Le lendemain, au manoir, dans une aile du rez-de-chaussée, Diana arrose sa plante verte en grommelant :
"Je t’en foutrais, des surprises, moi ! C’est quand même fou qu’il arrive pile au moment où je veux aller dans son bureau ! Tu crois qu’il sait… ?!"
Son garde du corps hausse les épaules.
" Non… il ne doit pas savoir. Ses hommes sont persuadés que vous vous occupez des gosses et de l’écologie avec Khaïs. Ils le vannent assez avec ses trucs d’écolos…
— Hum… bon. Quelque chose me perturbe dans ce bureau.
— Encore… ?
— La disposition n’est pas ergonomique. Tu ne voudrais pas que ta patronne se casse l’orteil en se cognant contre un pied de bureau, si ?
— Non, mademoiselle…
— Alors hop. Bouge le bureau là-bas."
Il retient un soupir. Le meuble pesait une tonne. Et Diana bougeait les meubles toutes les semaines.
" Ça va, là ?
— Plus à droite… et le meuble, là-bas."
Attiré par le vacarme, Victor passe la porte.
" Mon ange ? Je peux savoir ce qu’il se passe ici ?
— Ben… j’organise mon bureau.
— Ton bureau ? Tu ne veux plus de celui à côté du mien ?
— Si. C’est toujours mon bureau… mais c’est mon bureau pour vos affaires. Celui-là, c’est mon bureau pour mon affaire.
— Et… tu comptes avoir un bureau pour chaque affaire que tu lanceras ?
— Pourquoi pas ? Le manoir est assez grand. Vous êtes occupé, là ?
— J’allais partir. Pourquoi ?
— Parce que ce meuble-ci est très lourd… il va avoir besoin d’aide."

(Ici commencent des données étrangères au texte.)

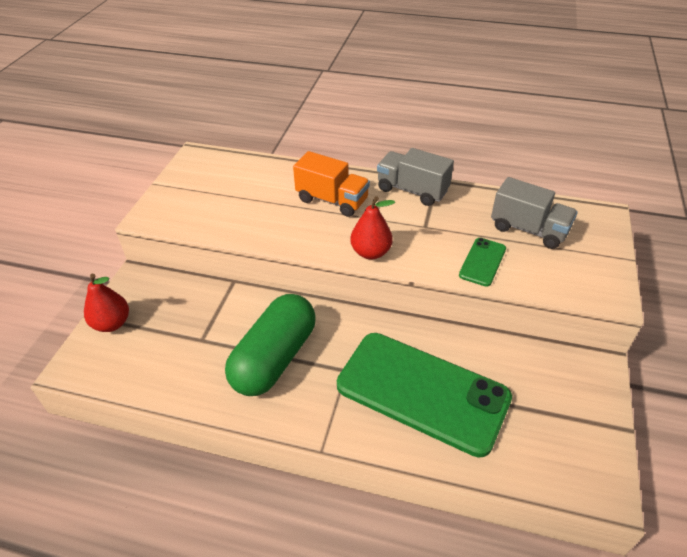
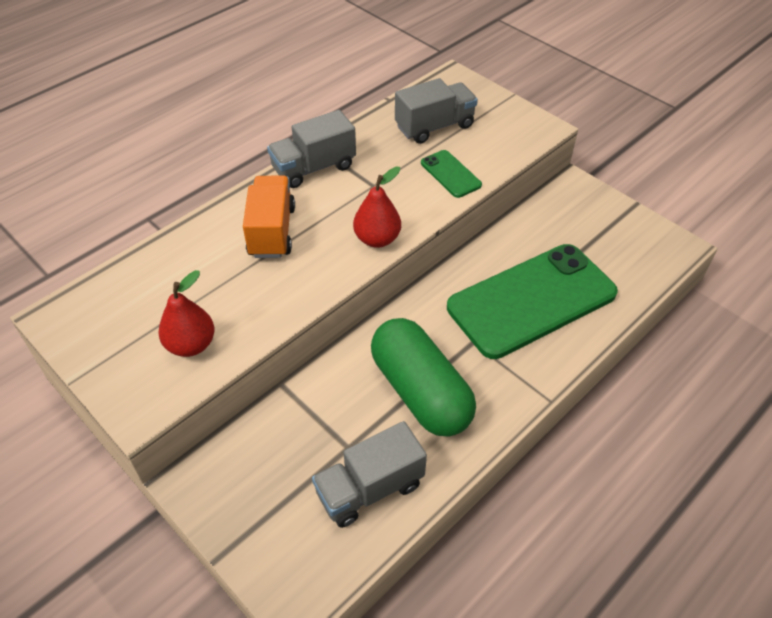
camera: 60 degrees left, 5 degrees up
(112, 323) = (253, 533): red pear -> red pear (191, 345)
(173, 367) = (369, 488): none -> grey truck
(332, 200) = (272, 231): orange truck -> orange truck turned 60 degrees counterclockwise

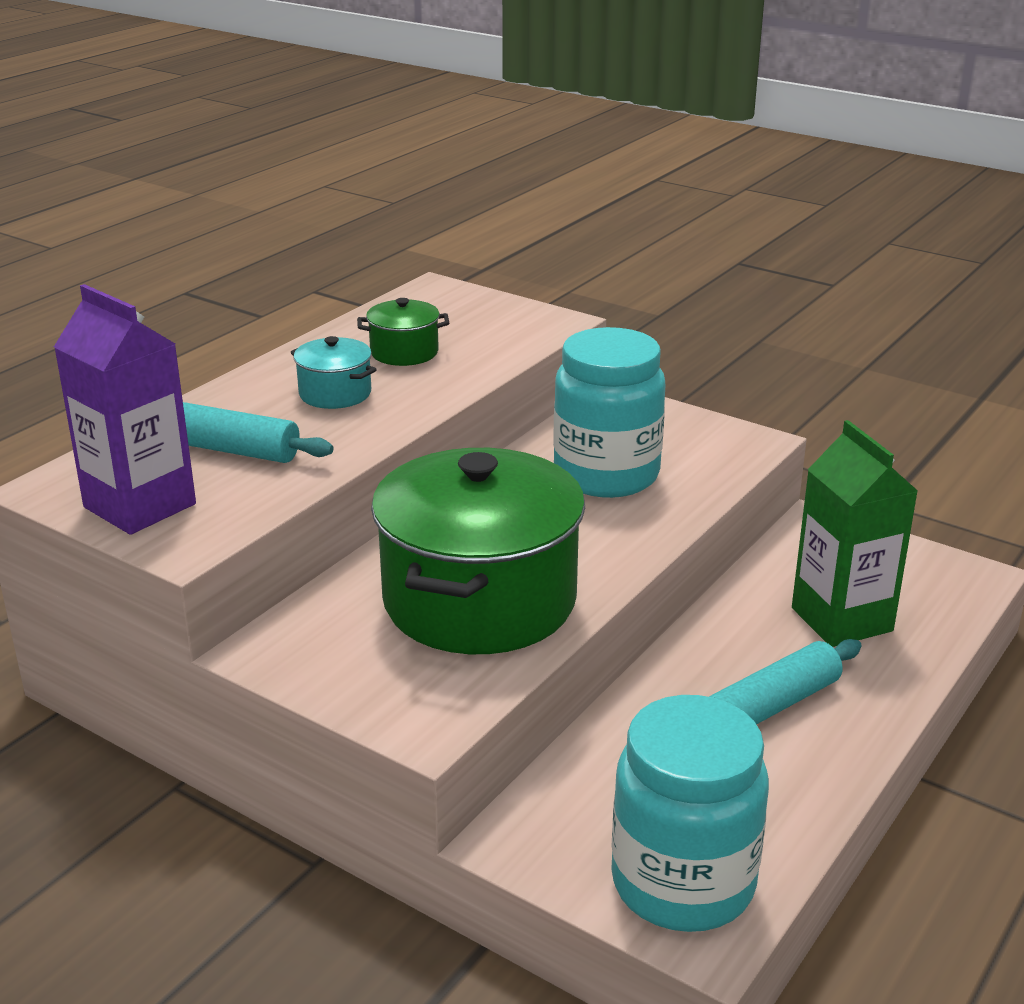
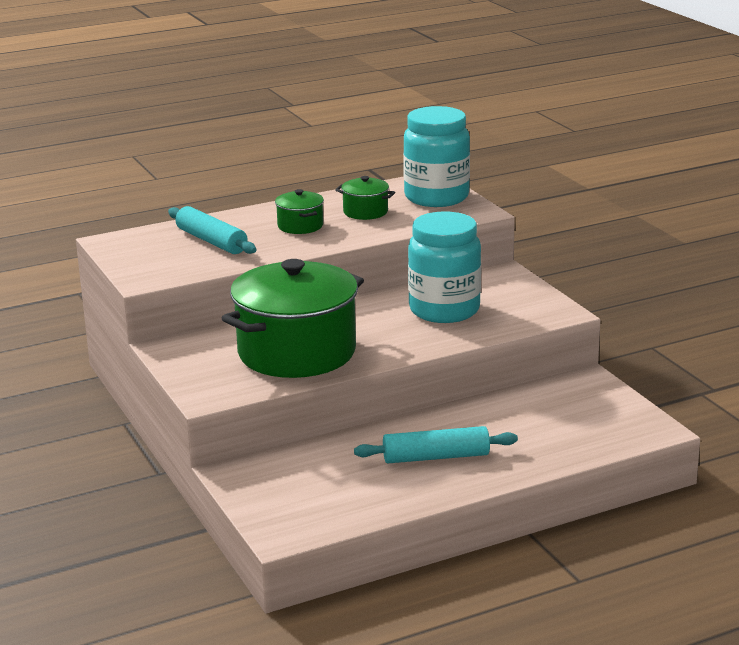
camera: 30 degrees right, 5 degrees down
(140, 506) = (142, 258): purple carton -> none
(335, 394) = (300, 226): turquoise pot -> green pot
(683, 884) = (294, 513): turquoise jar -> turquoise jar (436, 197)
(841, 619) = (536, 429): green carton -> none

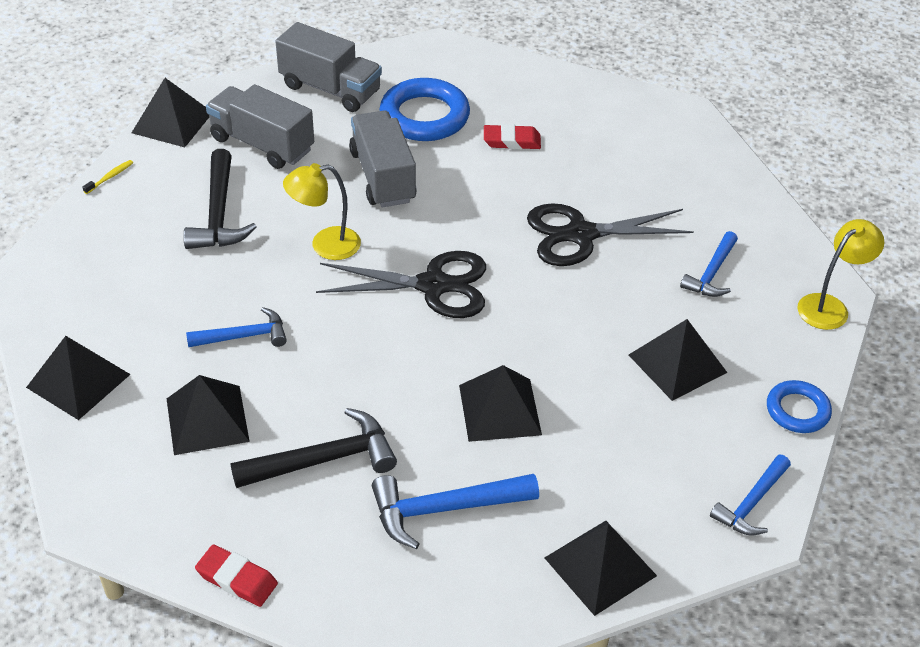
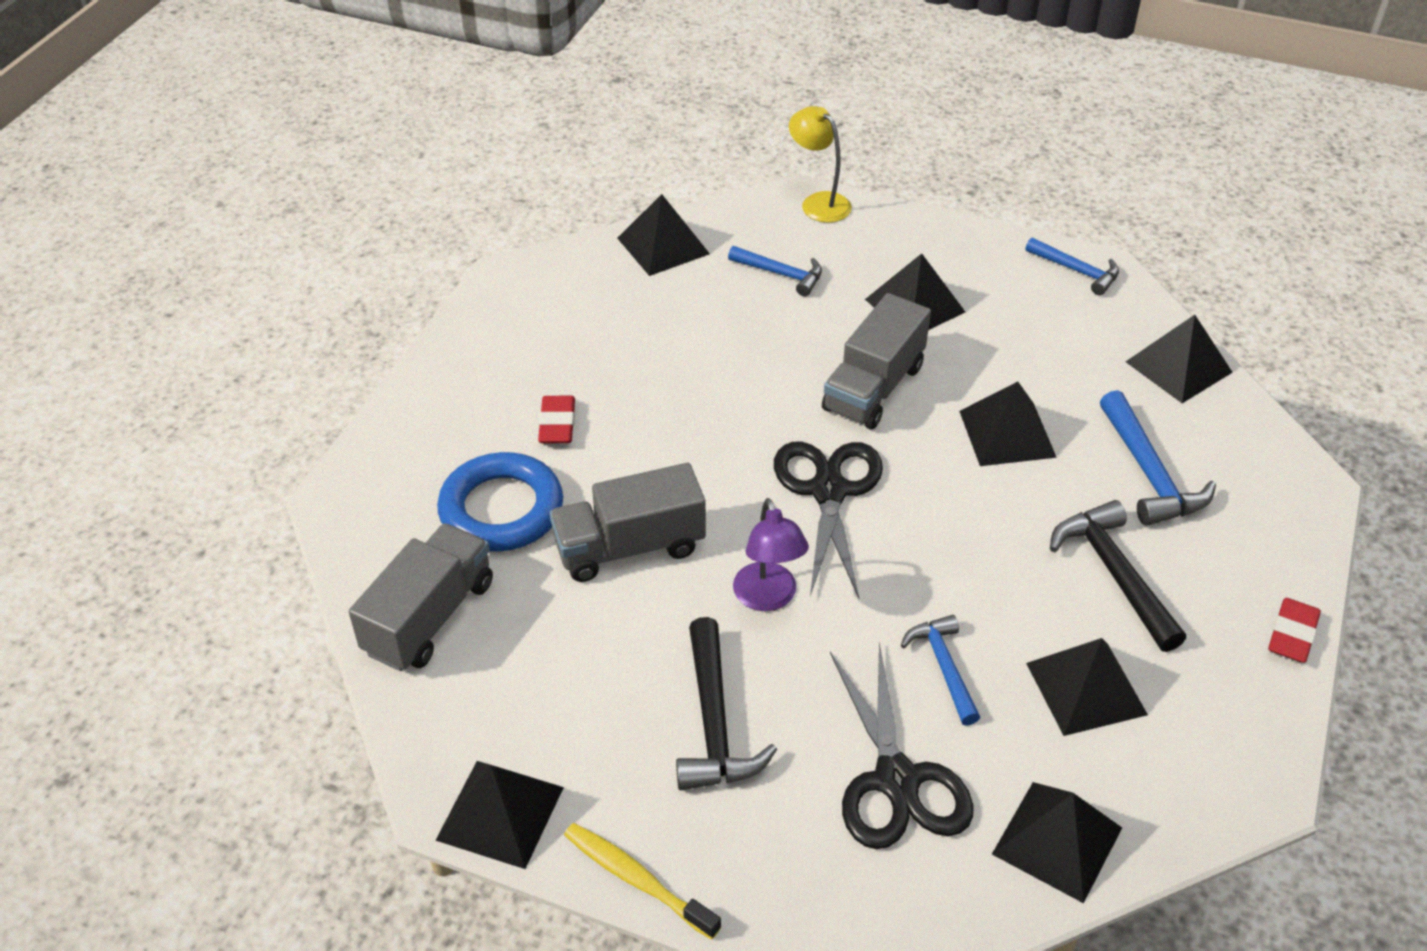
camera: 90 degrees left, 0 degrees up
(110, 177) = (637, 879): yellow toothbrush -> yellow toothbrush, size x1.93
(219, 214) = (714, 723): black hammer -> black hammer turned 90 degrees clockwise
(262, 144) = (558, 688): grey truck -> grey truck (873, 388)
(325, 245) = (768, 598): yellow lamp -> purple lamp
(580, 234) = (729, 367): black scissors -> black scissors (896, 780)
(741, 200) = (663, 246): none -> black pyramid
(797, 410) = (959, 235): blue ring -> none

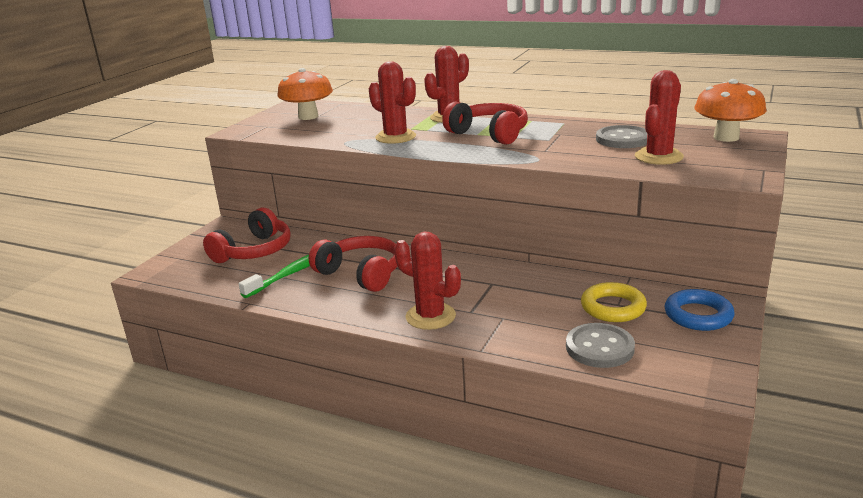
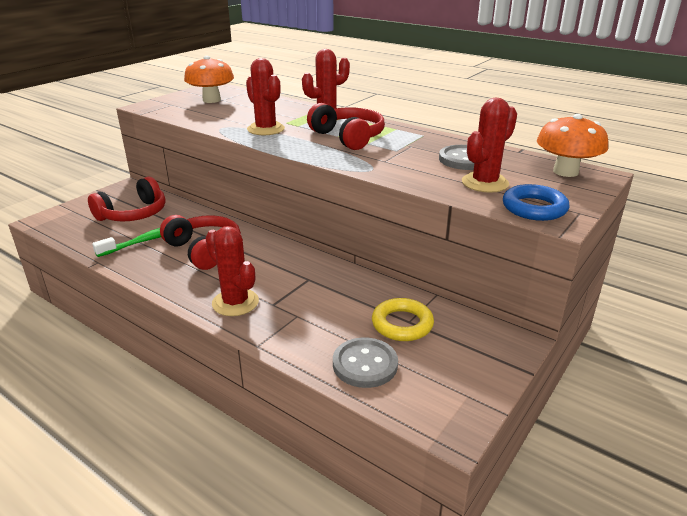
camera: 10 degrees right, 5 degrees up
(698, 315) = (478, 347): blue ring -> blue ring (534, 208)

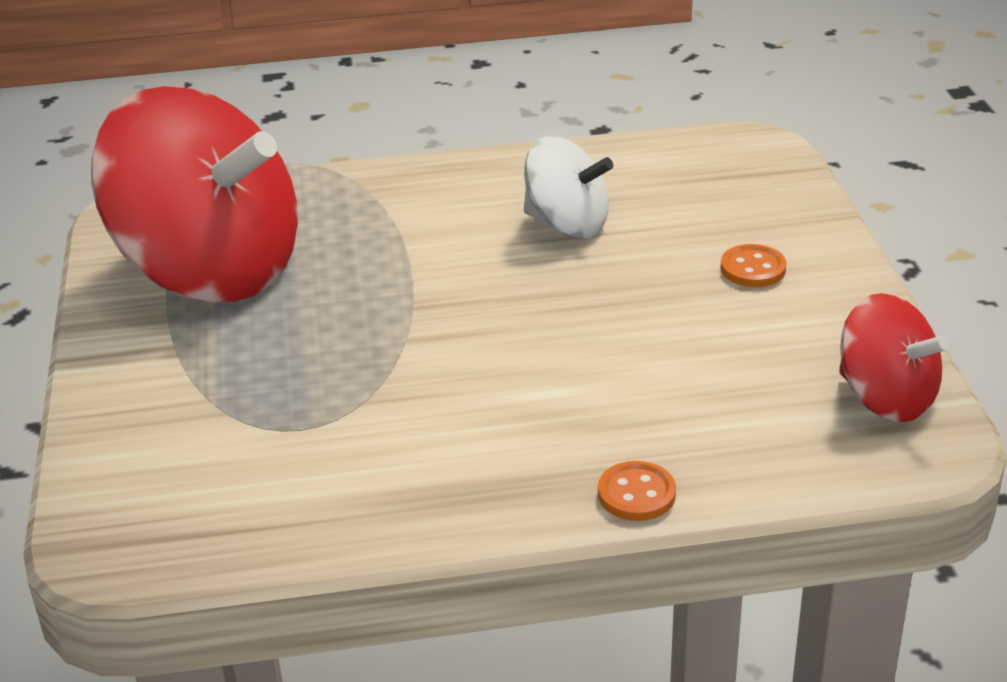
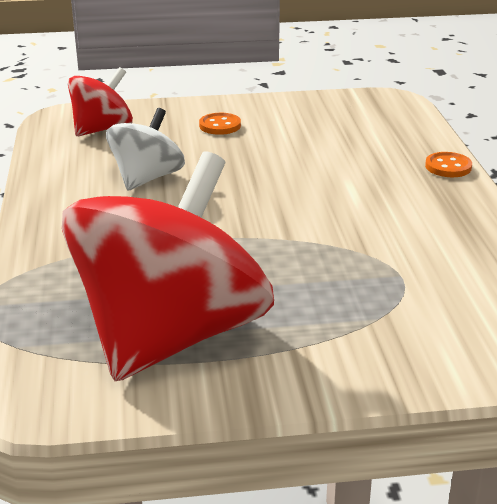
camera: 90 degrees left, 5 degrees down
(885, 398) = (352, 104): red spinning top -> red spinning top (102, 129)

Elle lui adresse un sourire adorable. Il retire sa veste.
"Très bien. Juste ce meuble, alors.
— Merci, père."
Après avoir déplacé le meuble dans toute la pièce, Victor l’interroge :
" Pourquoi as-tu besoin de deux bureaux… si loin l’un de l’autre ?
— Pour bien séparer vos affaires des miennes. Je n’aime pas mélanger les dossiers, et je serai amenée à recevoir des gens ici. C’est plus pratique que de leur faire traverser tout le manoir.
— En effet.
— D’ailleurs, j’ai la classe de Liam dans trois heures. Vous voulez venir voir comment ça se passe ?
— Peut-être que je passerai, oui. Je suis curieux de voir ce que donne ton… entreprise.
— Promettez-moi de ne rien dire. Aucun commentaire sur l’écologie.
— Ce n’est pas mon genre. Très jolie jupe, d’ailleurs… c’est du chanvre ?
— Non. Du lin et du coton. Pourquoi ? Elle ne me va pas ? Elle fait trop hippie pour vous ?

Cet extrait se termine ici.